[TASK REQUIREMENTS] Shorten the paragraph that begins "The following is my 1500 word summary" in the short history of web design below, keeping its main facts.

[SELECTED EXCERPT]
┄┄┄┄┄┄┄┄┄┄┄┄┄┄┄┄┄┄┄┄

Sam Goree

A Short History of Web Design

Over the past two years, I’ve been studying the history of web design. I wrote an article about our work for The Conversation and wrote a post on this blog about some of that work, but I haven’t actually written about the history there yet.

The following is my 1500 word summary of the history of web design. How did we get from the first website to massive projects like Wikipedia, social media feeds and operating system emulators in the web browser? While I’m not writing a formal history with specific sources, I’m also not writing from my personal experience: I’ve done a lot of research via quantitative means and interviews I conducted with veteran web designers. Also, this is not the history of the Internet, or even of the web. I’m really interested in the external factors which have shaped the visual design of websites over its first 29 years.

The Early Web

AltaVista.com in 1997 via the Internet Archive

The world wide web was proposed by Tim Berners-Lee in 1989, and launched in 1991. Over that first decade (1991-2001), the first websites were under a lot of technical restrictions which shaped their designs:

  1. Bandwidth added a real cost to pages in load times, so steps had to be taken to minimize page size, mostly by avoiding images and other non-textual content.

┄┄┄┄┄┄┄┄┄┄┄┄┄┄┄┄┄┄┄┄

[RECORD EXTRACTS]
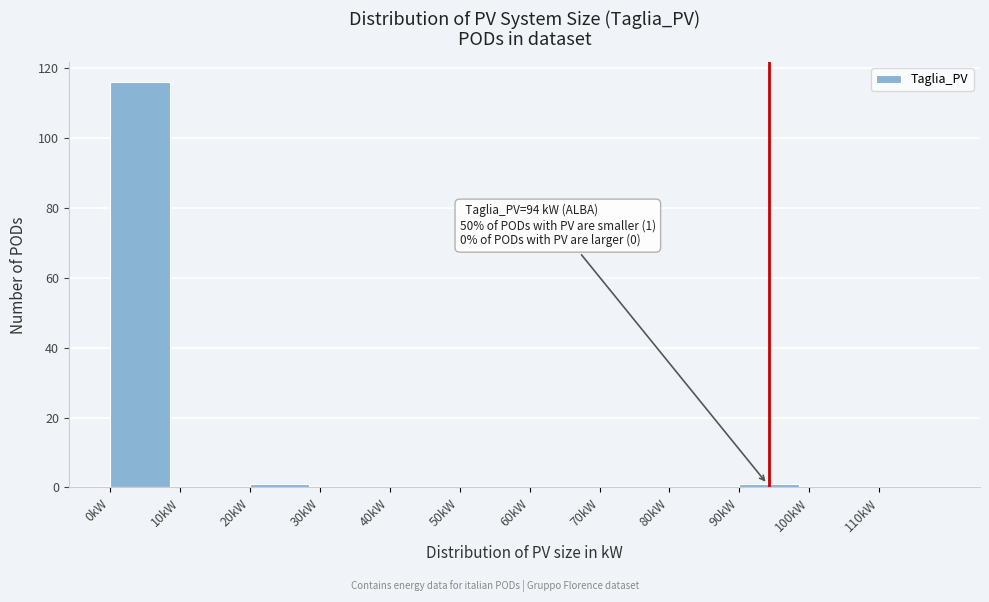

Over which range of the x-axis is the bar tallest?

0 to 10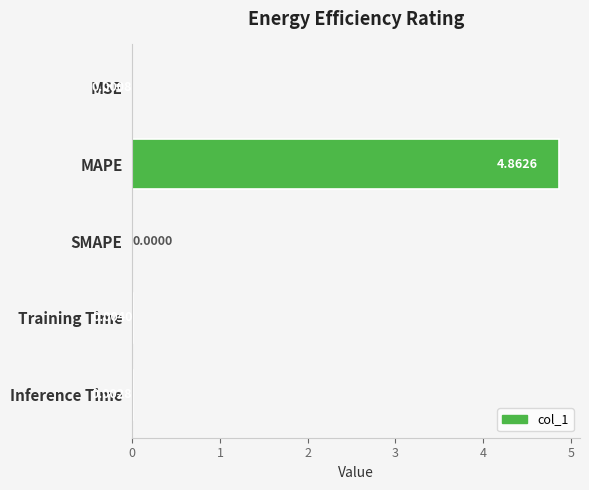

Which has a higher value, Inference Time or MSE?

Inference Time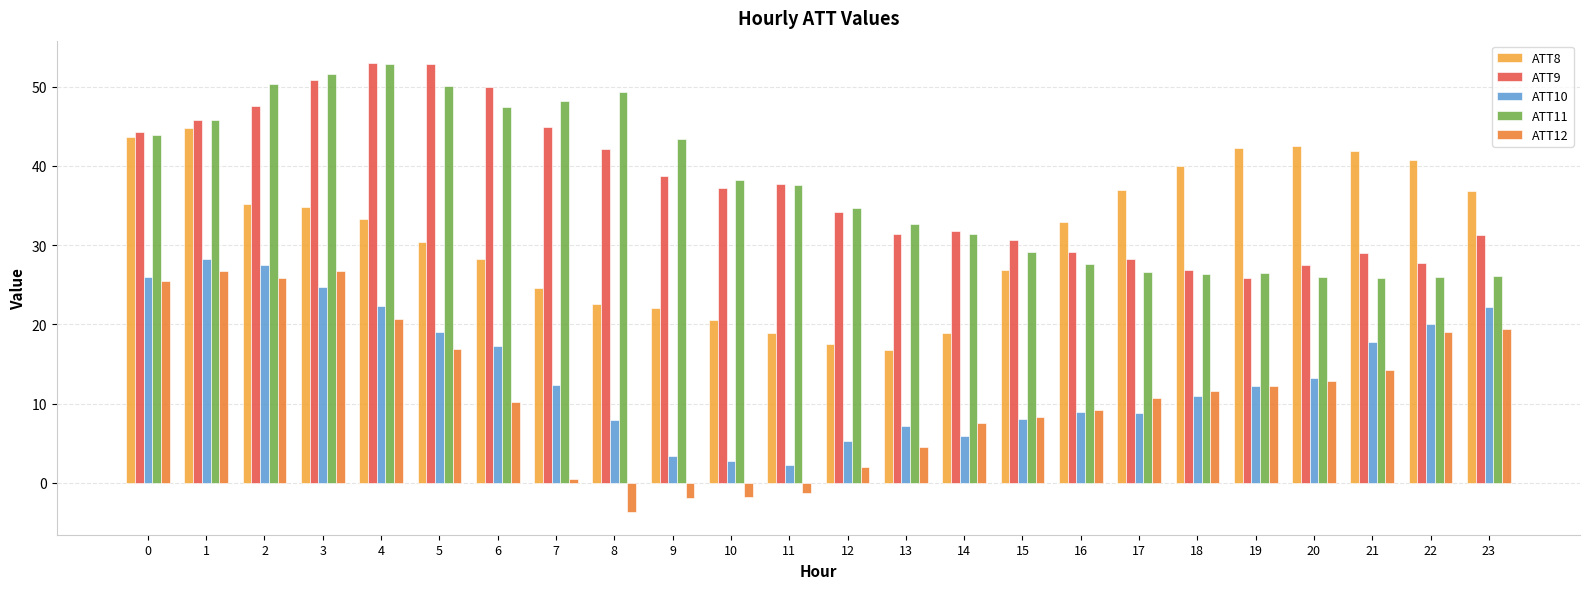

Between 1 and 11, which series saw the biggest shift?

ATT12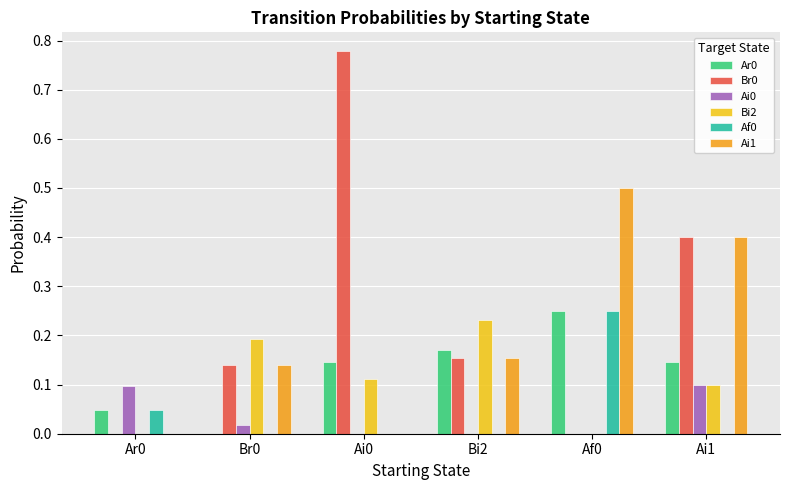

The value of Br0 at Ar0 is 0.2. True or false?

False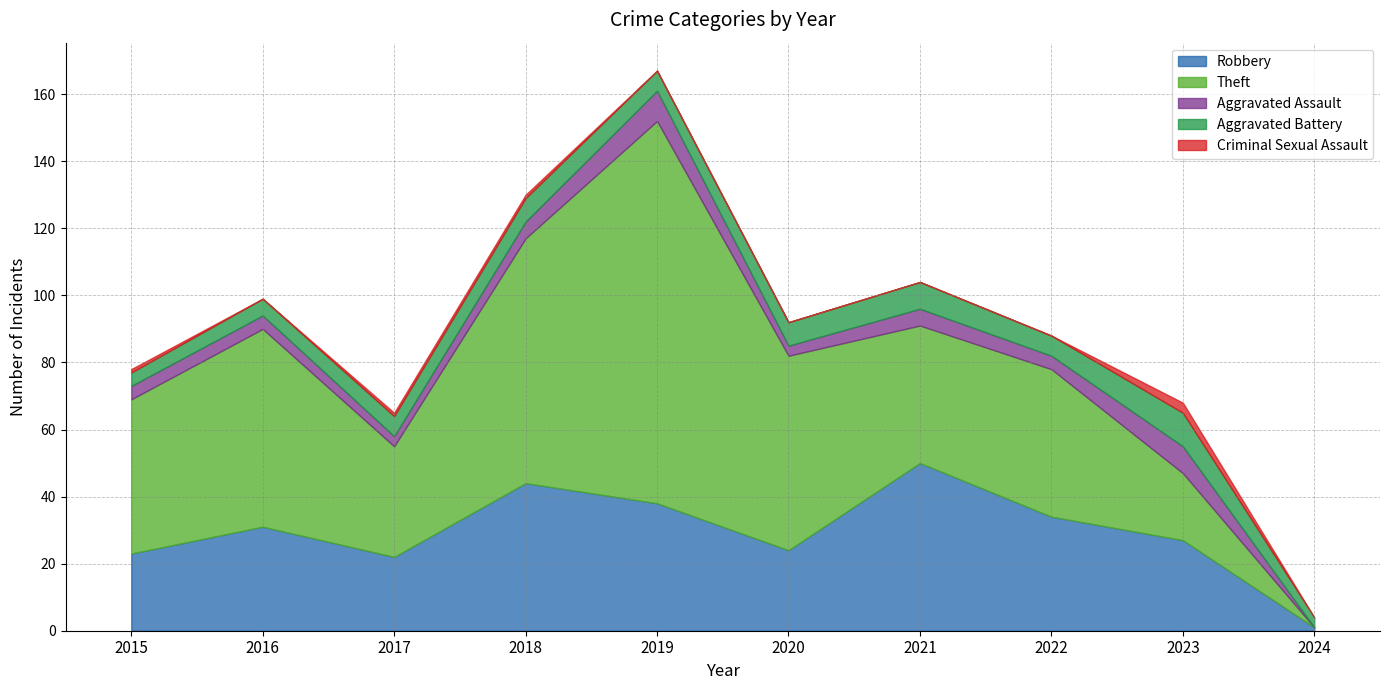

What is the spread (max minus min) of values at 2015?

45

┄┄┄┄┄┄┄┄┄┄┄┄┄┄┄┄┄┄┄┄

[ANSWER SPACE] This 1500-word summary traces how web design went from the first website to large projects such as Wikipedia, social media feeds and operating system emulators in the browser. It is not a formal history with specific sources, and it is not drawn from personal experience either. It rests on quantitative research and interviews with veteran web designers. It is not a history of the Internet or of the web. It focuses on the external factors that shaped the visual design of websites over their first 29 years.